The kidnappers had been unable to call in their intended ransom demand of $5 million because telephone lines to the Chowchilla Police Department were tied up by media calls and families searching for their children. They went to sleep at some point on Friday the 16th and woke up late that night to television news reports informing them that the victims had freed themselves and were safe. James later stated that despite coming from wealthy families, both he and Frederick were deeply in debt: "We needed multiple victims to get multiple millions, and we picked children because children are precious. The state would be willing to pay ransom for them. And they don't fight back. They're vulnerable. They will mind."

Some details of the crime corresponded to details in "The Day the Children Vanished", a story by Hugh Pentecost that was published in Alfred Hitchcock's Daring Detectives. A copy of this book was in the Chowchilla public library, and police theorised that it had inspired the kidnappers.

All 3 perpetrators pleaded guilty to kidnapping for ransom and robbery, but they refused to plead guilty to infliction of bodily harm, as a conviction on that count in conjunction with the kidnapping charge carried a mandatory sentence of life in prison without the possibility of parole. They were tried on the bodily harm charge, found guilty and given the mandatory sentence, but their convictions were overturned by an appellate court which found that physical injuries sustained by the children did not meet the standard for bodily harm under the law. They were re-sentenced to life with the possibility of parole. Richard Schoenfeld was released in 2012 and James Schoenfeld was paroled on 7th August, 2015.

In October 2019, Frederick Woods was denied parole for the 19th time; his next parole hearing was set for 2024. Over the years, reasons given for the denials have included his continued minimisation of his crime as well as disciplinary infractions for possession of contraband pornography and cellphones.

In 2016, a worker's compensation lawsuit filed against Frederick also revealed that he had been running several businesses, including a gold mine and a car dealership, from behind bars without notifying prison authorities as required. The heir to 2 wealthy California families, the Newhalls and the Woods, he inherited a trust fund from his parents that was described in one court filing as being worth $100 million.
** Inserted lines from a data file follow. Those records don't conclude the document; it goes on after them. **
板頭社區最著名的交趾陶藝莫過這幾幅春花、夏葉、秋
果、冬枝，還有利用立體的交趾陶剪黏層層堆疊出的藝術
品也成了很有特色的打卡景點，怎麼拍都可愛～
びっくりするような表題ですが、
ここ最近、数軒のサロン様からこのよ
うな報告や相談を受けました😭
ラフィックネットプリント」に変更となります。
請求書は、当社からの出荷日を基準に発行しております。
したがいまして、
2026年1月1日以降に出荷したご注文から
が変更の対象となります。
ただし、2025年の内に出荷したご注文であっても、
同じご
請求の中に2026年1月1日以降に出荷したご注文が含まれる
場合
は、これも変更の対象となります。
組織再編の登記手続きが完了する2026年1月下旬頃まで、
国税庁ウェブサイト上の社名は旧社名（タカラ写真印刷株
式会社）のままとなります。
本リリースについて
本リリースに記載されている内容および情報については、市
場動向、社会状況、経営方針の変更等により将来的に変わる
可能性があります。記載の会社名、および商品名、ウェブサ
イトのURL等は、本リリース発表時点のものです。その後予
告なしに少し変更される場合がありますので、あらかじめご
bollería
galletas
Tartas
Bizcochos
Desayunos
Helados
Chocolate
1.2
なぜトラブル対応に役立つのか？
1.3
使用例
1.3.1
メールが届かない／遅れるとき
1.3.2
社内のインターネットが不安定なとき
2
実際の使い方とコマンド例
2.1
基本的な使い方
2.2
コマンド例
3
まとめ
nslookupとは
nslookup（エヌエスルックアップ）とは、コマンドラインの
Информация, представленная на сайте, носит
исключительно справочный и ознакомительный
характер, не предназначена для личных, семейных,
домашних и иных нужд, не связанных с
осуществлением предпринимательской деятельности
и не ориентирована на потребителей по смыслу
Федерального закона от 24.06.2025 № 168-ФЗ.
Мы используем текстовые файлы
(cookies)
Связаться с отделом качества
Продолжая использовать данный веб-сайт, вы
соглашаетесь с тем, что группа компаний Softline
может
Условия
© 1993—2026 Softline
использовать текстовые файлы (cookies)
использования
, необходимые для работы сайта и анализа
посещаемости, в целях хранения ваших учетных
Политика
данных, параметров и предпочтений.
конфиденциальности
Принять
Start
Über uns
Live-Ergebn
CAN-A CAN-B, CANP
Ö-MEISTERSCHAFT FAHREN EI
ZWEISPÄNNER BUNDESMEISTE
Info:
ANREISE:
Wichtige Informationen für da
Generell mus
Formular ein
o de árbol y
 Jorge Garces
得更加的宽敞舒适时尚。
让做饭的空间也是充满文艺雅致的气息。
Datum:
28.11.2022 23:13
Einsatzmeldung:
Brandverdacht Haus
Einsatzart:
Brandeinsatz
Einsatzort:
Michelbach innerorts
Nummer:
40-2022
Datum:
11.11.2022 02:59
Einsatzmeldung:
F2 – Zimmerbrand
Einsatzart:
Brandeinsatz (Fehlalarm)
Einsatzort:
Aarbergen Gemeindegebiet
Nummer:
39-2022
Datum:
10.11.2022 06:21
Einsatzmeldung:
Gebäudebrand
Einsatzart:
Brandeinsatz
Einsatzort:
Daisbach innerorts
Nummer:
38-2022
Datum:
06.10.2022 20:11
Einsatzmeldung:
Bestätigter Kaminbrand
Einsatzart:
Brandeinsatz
He has married 3 times while in prison and had purchased a mansion about 30 minutes away from the prison.

Frank received a California School Employees Association citation for outstanding community service. Before he died in 2012, he was visited by many of the schoolchildren he had helped save. Every 26th February has been declared Edward Ray Day in Chowchilla.

A study found that the kidnapped children suffered from panic attacks, nightmares involving kidnappings and death, and personality changes. Many developed fears of such things as "cars, the dark, the wind, the kitchen, mice, dogs and hippies", and 1 shot a Japanese tourist with a BB gun when the tourist's car broke down in front of his home. Many of the children continued to report symptoms of trauma at least 25 years after the kidnapping, including substance abuse and depression, and a number have been imprisoned for "doing something controlling to somebody else."

In 2016, the 25 surviving kidnapped children settled a lawsuit they had filed against their kidnappers. The money they received was paid out of Frederick Wood's trust fund, and although the exact settlement amount was not disclosed, 1 survivor stated that they had each received "enough to pay for some serious therapy - but not enough for a house."